Later on, these insights were documented into personas and mapped complete user journeys using UML diagrams. This visualization made it clear where friction existed: unclear what data was required versus optional, no visibility into whether files contained errors before processing, confusion about how datasets could be combined.
Progressive disclosure for complex processes
The platform needed to handle ETL operations (Extract, Transform, Load) that involved three critical processes. Standardization established consistent formats across equivalent fields in different databases (date formats, address structures, naming conventions). Data cleaning removed test records, corrected abbreviations, stripped accents, and eliminated duplicates. Record matching identified equivalent entries across multiple databases using similarity algorithms.
Each of these three processes derived a interface specificly made to deal with each ETL operation. Starting with standardization,
Designed interface architecture that revealed complexity progressively. Primary workflow showed essential actions: upload datasets, select target secretariats for pairing, review data dictionaries, configure matching parameters. Advanced features for edge cases stayed accessible but not prominent. This approach kept routine tasks straightforward while maintaining power for sophisticated analysis.
From scattered files to semantic data lake
Architected the information flow around AWS infrastructure. Built data lake using S3 storage to centralize all government datasets, primarily CSV files from different sources. Used AWS Glue for ETL automation, metadata cataloging, and schema inference through crawlers. The frontend used Angular 7 with PrimeNG components for consistent UI patterns. Backend leveraged Spring Boot and Flask for API development and integration with AWS services.
Created workflows where Data Managers could import files with validation feedback before applying changes system-wide. Analysts could request specific attribute combinations across datasets, submit processing jobs, and receive results without manual file transfers between departments. ETL Managers monitored pipeline health and authorized cross-secretariat data pairing.
High-fidelity prototypes validated before development
Generated wireframes and high-fidelity mockups showing the complete platform experience. Prototypes demonstrated file upload with progress indicators, data dictionary management, pairing configuration with preview of matched records, and results dashboards showing insights from combined datasets. Each screen prioritized critical information: validation errors surfaced immediately, matching confidence scores displayed prominently, processing status visible throughout operations.

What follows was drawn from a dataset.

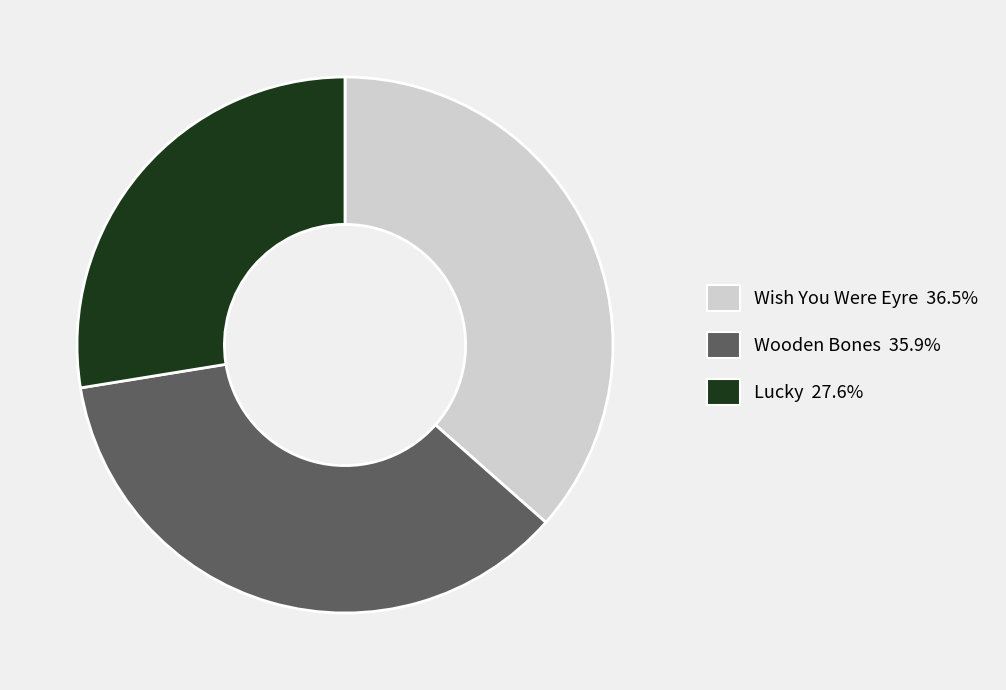

Between Wish You Were Eyre and Wooden Bones, which is larger?

Wish You Were Eyre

Result and automation impact
Transformed weeks-long manual data consolidation into automated processes taking hours. Government analysts gained ability to cross-reference datasets that were previously isolated, enabling data-driven policy decisions. The platform reduced bureaucratic overhead, minimized human error in data reconciliation, and created infrastructure supporting both operational efficiency and scientific research. This centralized system became foundation for evidence-based governance across Ceará state secretariats.